▸ What to work on
Give everything in the listing below, from its start down through the line containing "116V104L170 97L161 98L153", as a JSON list of strings with one string per line and no blank lines. Leave the pictures out.

▸ Listed entries
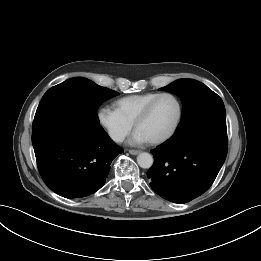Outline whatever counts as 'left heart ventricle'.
<instances>
[{
    "label": "left heart ventricle",
    "instance_id": "b2bd125f",
    "mask_svg": "<svg viewBox=\"0 0 261 261\" xmlns=\"http://www.w3.org/2000/svg\"><path fill=\"white\" fill-rule=\"evenodd\" d=\"M177 116V104L170 97L161 98L153 107L149 116L137 129L148 139H156L169 131Z\"/></svg>",
    "mask_w": 261,
    "mask_h": 261
}]
</instances>
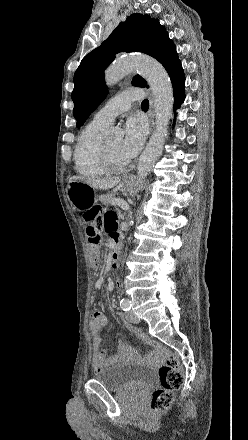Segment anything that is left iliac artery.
I'll return each instance as SVG.
<instances>
[{
  "instance_id": "obj_1",
  "label": "left iliac artery",
  "mask_w": 248,
  "mask_h": 440,
  "mask_svg": "<svg viewBox=\"0 0 248 440\" xmlns=\"http://www.w3.org/2000/svg\"><path fill=\"white\" fill-rule=\"evenodd\" d=\"M120 306H121L122 310L128 311L131 308V301L127 298H123L120 301Z\"/></svg>"
}]
</instances>
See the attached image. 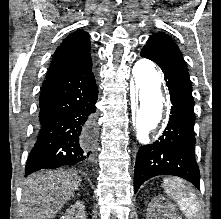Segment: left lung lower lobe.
<instances>
[{"mask_svg":"<svg viewBox=\"0 0 221 219\" xmlns=\"http://www.w3.org/2000/svg\"><path fill=\"white\" fill-rule=\"evenodd\" d=\"M142 57L154 61L163 71L172 103L171 115L163 135L137 154L134 171L135 193L143 182L157 175H175L200 188L195 160L194 100L187 68L175 58L143 47Z\"/></svg>","mask_w":221,"mask_h":219,"instance_id":"1","label":"left lung lower lobe"}]
</instances>
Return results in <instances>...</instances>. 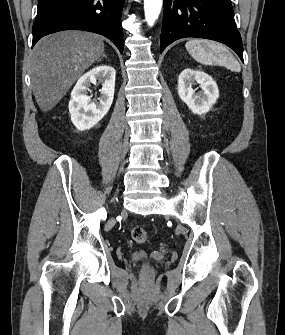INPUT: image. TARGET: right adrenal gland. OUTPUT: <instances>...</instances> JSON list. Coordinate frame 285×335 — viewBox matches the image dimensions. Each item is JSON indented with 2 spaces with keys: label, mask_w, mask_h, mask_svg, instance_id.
<instances>
[{
  "label": "right adrenal gland",
  "mask_w": 285,
  "mask_h": 335,
  "mask_svg": "<svg viewBox=\"0 0 285 335\" xmlns=\"http://www.w3.org/2000/svg\"><path fill=\"white\" fill-rule=\"evenodd\" d=\"M103 58H107V56H103Z\"/></svg>",
  "instance_id": "1"
}]
</instances>
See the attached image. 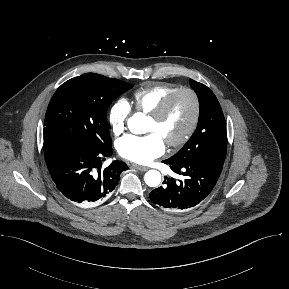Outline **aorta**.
<instances>
[{
	"label": "aorta",
	"instance_id": "obj_1",
	"mask_svg": "<svg viewBox=\"0 0 289 289\" xmlns=\"http://www.w3.org/2000/svg\"><path fill=\"white\" fill-rule=\"evenodd\" d=\"M132 122H135L137 125H139L141 122V115L136 114L134 117H132L131 122H130V129H132L131 128ZM144 181L148 186L156 187L161 182V174L157 170H149L148 172H146L144 176Z\"/></svg>",
	"mask_w": 289,
	"mask_h": 289
}]
</instances>
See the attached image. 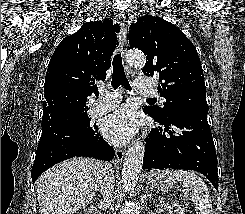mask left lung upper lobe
Instances as JSON below:
<instances>
[{"mask_svg":"<svg viewBox=\"0 0 245 214\" xmlns=\"http://www.w3.org/2000/svg\"><path fill=\"white\" fill-rule=\"evenodd\" d=\"M131 48L146 55L143 74L158 75L164 106H145L160 121H168L193 111L208 112L201 62L193 43L172 23L145 15L131 24Z\"/></svg>","mask_w":245,"mask_h":214,"instance_id":"5c2ea615","label":"left lung upper lobe"}]
</instances>
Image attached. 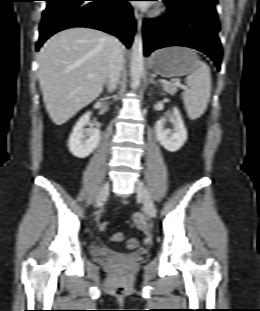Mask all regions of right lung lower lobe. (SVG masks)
Wrapping results in <instances>:
<instances>
[{"label":"right lung lower lobe","mask_w":260,"mask_h":311,"mask_svg":"<svg viewBox=\"0 0 260 311\" xmlns=\"http://www.w3.org/2000/svg\"><path fill=\"white\" fill-rule=\"evenodd\" d=\"M36 51L50 36L71 27H89L116 35L130 47L135 30L128 0H46Z\"/></svg>","instance_id":"1"}]
</instances>
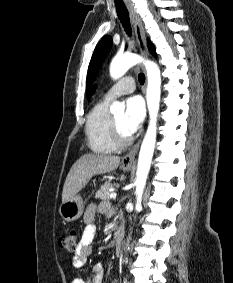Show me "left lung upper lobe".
Instances as JSON below:
<instances>
[{
  "mask_svg": "<svg viewBox=\"0 0 233 283\" xmlns=\"http://www.w3.org/2000/svg\"><path fill=\"white\" fill-rule=\"evenodd\" d=\"M112 45V38L110 36H104L101 41L99 42V44L97 45L91 61H90V65H89V69H88V74H87V81H86V89H87V97L88 99L90 98V91H91V85L92 82L95 78V75L101 65V63L103 62L105 56L108 54L110 47ZM148 47L150 52L156 56L155 53V48L153 46V44L148 41Z\"/></svg>",
  "mask_w": 233,
  "mask_h": 283,
  "instance_id": "obj_1",
  "label": "left lung upper lobe"
}]
</instances>
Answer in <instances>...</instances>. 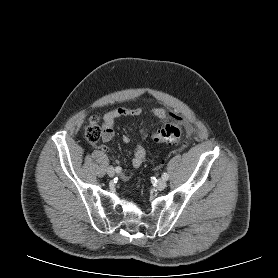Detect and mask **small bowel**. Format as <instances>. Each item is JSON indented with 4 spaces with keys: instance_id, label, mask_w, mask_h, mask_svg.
<instances>
[{
    "instance_id": "c3829d8e",
    "label": "small bowel",
    "mask_w": 278,
    "mask_h": 278,
    "mask_svg": "<svg viewBox=\"0 0 278 278\" xmlns=\"http://www.w3.org/2000/svg\"><path fill=\"white\" fill-rule=\"evenodd\" d=\"M152 114L156 118L163 120L167 117V113L164 109L162 108H154L152 109ZM142 113V109L139 107L135 108H115L113 110H110L106 112L103 116L102 119V127H103V132H102V144L100 148L104 151L109 153L110 150L107 146L108 143H110L113 138H114V123L115 121L120 118V117H126V116H139ZM122 141L126 144L130 143L131 139L128 135H124L122 137ZM146 157V151L144 147L141 144H137L134 151H133V157L131 160L132 166L135 168H138L142 165ZM128 175L123 174V179H127Z\"/></svg>"
}]
</instances>
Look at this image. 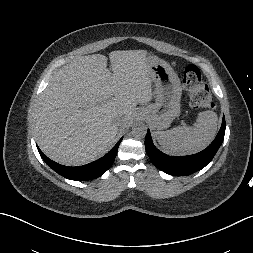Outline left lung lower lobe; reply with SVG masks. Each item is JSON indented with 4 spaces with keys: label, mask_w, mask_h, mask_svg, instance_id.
Returning <instances> with one entry per match:
<instances>
[{
    "label": "left lung lower lobe",
    "mask_w": 253,
    "mask_h": 253,
    "mask_svg": "<svg viewBox=\"0 0 253 253\" xmlns=\"http://www.w3.org/2000/svg\"><path fill=\"white\" fill-rule=\"evenodd\" d=\"M225 118L223 116L221 128L214 141L203 151L189 156L172 157L159 151L152 143L150 131L145 138L146 152L152 163L163 172L175 175H190L203 169L215 156L225 135Z\"/></svg>",
    "instance_id": "obj_1"
}]
</instances>
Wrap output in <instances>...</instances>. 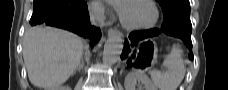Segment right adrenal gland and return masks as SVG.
Here are the masks:
<instances>
[{"label": "right adrenal gland", "instance_id": "1", "mask_svg": "<svg viewBox=\"0 0 228 90\" xmlns=\"http://www.w3.org/2000/svg\"><path fill=\"white\" fill-rule=\"evenodd\" d=\"M84 66V62H82L81 64H79V66L74 70V72L72 73V75H74L76 73V71L80 72L82 70Z\"/></svg>", "mask_w": 228, "mask_h": 90}]
</instances>
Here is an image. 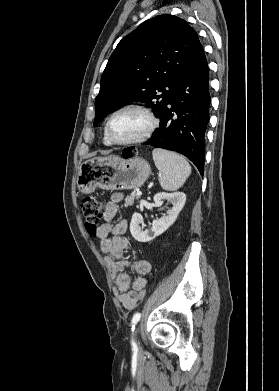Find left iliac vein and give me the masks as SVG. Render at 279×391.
Returning a JSON list of instances; mask_svg holds the SVG:
<instances>
[{"label":"left iliac vein","mask_w":279,"mask_h":391,"mask_svg":"<svg viewBox=\"0 0 279 391\" xmlns=\"http://www.w3.org/2000/svg\"><path fill=\"white\" fill-rule=\"evenodd\" d=\"M138 332H139V329H138V328H136V331H135L136 340H137V335H138ZM137 343H138V345H139V341H138V340H137Z\"/></svg>","instance_id":"left-iliac-vein-1"}]
</instances>
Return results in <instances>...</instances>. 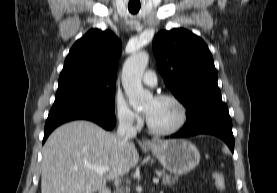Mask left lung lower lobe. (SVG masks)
Masks as SVG:
<instances>
[{
  "label": "left lung lower lobe",
  "mask_w": 277,
  "mask_h": 193,
  "mask_svg": "<svg viewBox=\"0 0 277 193\" xmlns=\"http://www.w3.org/2000/svg\"><path fill=\"white\" fill-rule=\"evenodd\" d=\"M197 134H211L223 139L231 151H234L232 122L226 104H211L202 107L186 119L183 129L171 138H183Z\"/></svg>",
  "instance_id": "0a47b994"
}]
</instances>
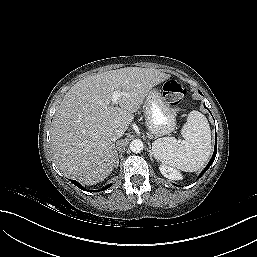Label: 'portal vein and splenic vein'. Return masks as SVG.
Returning <instances> with one entry per match:
<instances>
[{
  "mask_svg": "<svg viewBox=\"0 0 257 257\" xmlns=\"http://www.w3.org/2000/svg\"><path fill=\"white\" fill-rule=\"evenodd\" d=\"M122 95V93H119L117 91H114L112 94V102L115 104L117 103L119 97Z\"/></svg>",
  "mask_w": 257,
  "mask_h": 257,
  "instance_id": "obj_1",
  "label": "portal vein and splenic vein"
}]
</instances>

▸ Worked solution
[
  "Outline whatever counts as 'left heart ventricle'.",
  "<instances>",
  "[{",
  "    \"label\": \"left heart ventricle\",",
  "    \"instance_id\": \"b2bd125f\",",
  "    \"mask_svg\": \"<svg viewBox=\\\"0 0 261 261\\\" xmlns=\\\"http://www.w3.org/2000/svg\\\"><path fill=\\\"white\\\" fill-rule=\\\"evenodd\\\" d=\\\"M177 116V104L170 97L161 98L153 107L149 116L137 129L148 139H156L169 131Z\\\"/></svg>\","
]